_Tasks to perform_
(A) In the year-end post, rewrite the passage from "Maybe new understandings" up to and including "know that now.", changing "enemies" to "critics".
(B) According to the year-end post, why is smiling more a worthwhile tactic? Answer in one to three sentences.
(Passage shown begins)
Saturday, December 30, 2023

Wear strength and darkness equally well, because girl you're half goddess and half hell.

''Ko padeš, pridejo oni...''

Anyone else celebrating the end of the holidays tomorrow instead of New years? No? Just me? Okay then...I can't tell you in words how estatic I am that December is ending. I never liked it and grew to hate it even more lately. I guess I'll just never understand it, the hysteria, the forced happiness, the fake smiles, the pretending everything is fucking fantastic, the ''happy families'' that are only happy on Instagram, or the herd mentality of people. January second still happens, and reality still hits you. I don't know. I don't get it. 

I'm not going to write a 2023 write up, lets face it mentally I am still stuck in 2019. I can't honestly process we're stepping into 2024 tomorrow. How did that happen? When did it happen?! Wild. 2023 was...well interesting. A lot of bad things, a lot of new things but also a lot of good things. New friends, new love, new life in a way. I got conclussions to things I always wondered about, I got some answers to some unanswered questions. I learned to understand things about myself that made no sense. Maybe I don't know how to love myself yet but lets call it tolerating for now huh? It's a start. It sure as hell is better than all my past summaries of nothing but devastation and sadness. This year is better. Brighter. And things were completely fucked up don't think they weren't, but maybe I reached a point where I know how to cope with it better. Or maybe it's the fact that I don't have to cope alone. Who knows. 

Maybe new understandings also bring new...ideas? Tactics? Choices? Like this one, ''smile more, your enemies absolutely hate it''. I should. Nothing pisses off people more, than seeing you're doing good without them. Maybe I also should learn how ''not every action needs a reaction''. Some people, well most people, don't deserve neither me wasting my time on them, nor my forgivness, and even less my affection. I need to do better in this area. Love those who deserve it, fucking forget those that already forgot about you. People that want to be in your life will make an effort, not make excuses. I know that now.
(Passage shown ends)
(Data segment begins)
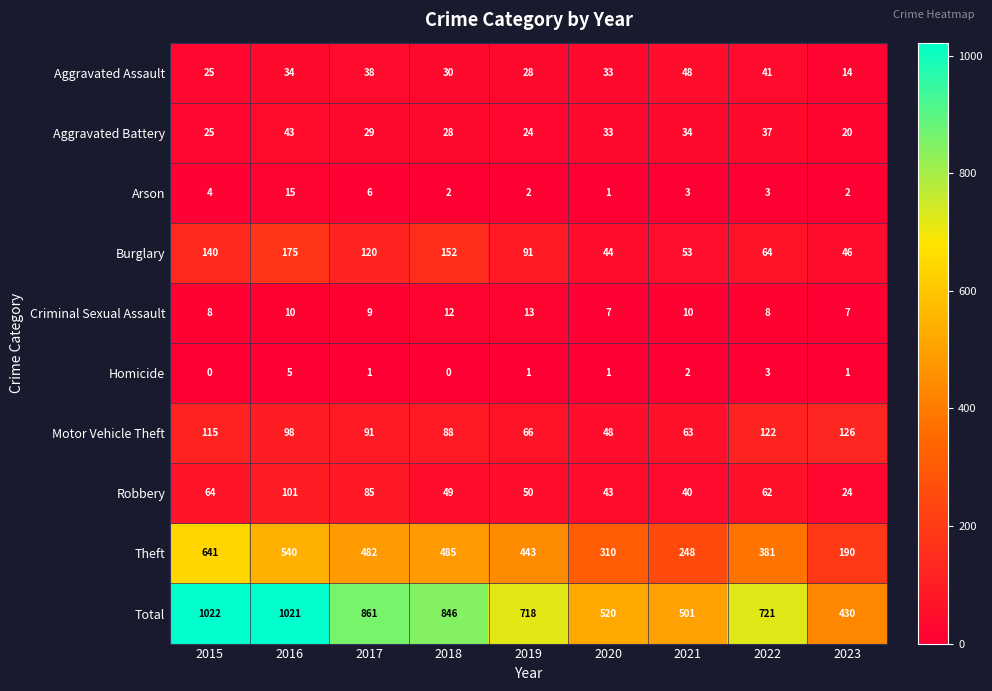

True or false: Arson has a value of 4 at 2022.

False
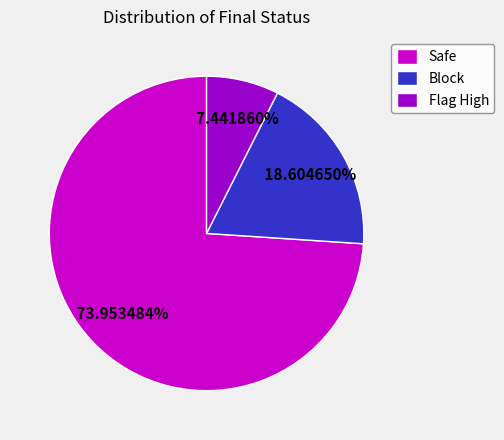

What is the largest slice in the pie chart?

Safe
(Data segment ends)
_Responses for each task_
(A)
Maybe new understandings also bring new...ideas? Tactics? Choices? Like this one, ''smile more, your critics absolutely hate it''. I should. Nothing pisses off people more, than seeing you're doing good without them. Maybe I also should learn how ''not every action needs a reaction''. Some people, well most people, don't deserve neither me wasting my time on them, nor my forgivness, and even less my affection. I need to do better in this area. Love those who deserve it, fucking forget those that already forgot about you. People that want to be in your life will make an effort, not make excuses. I know that now.

(B) The post says your enemies absolutely hate it when you smile more. Nothing irritates people more than seeing that you are doing well without them.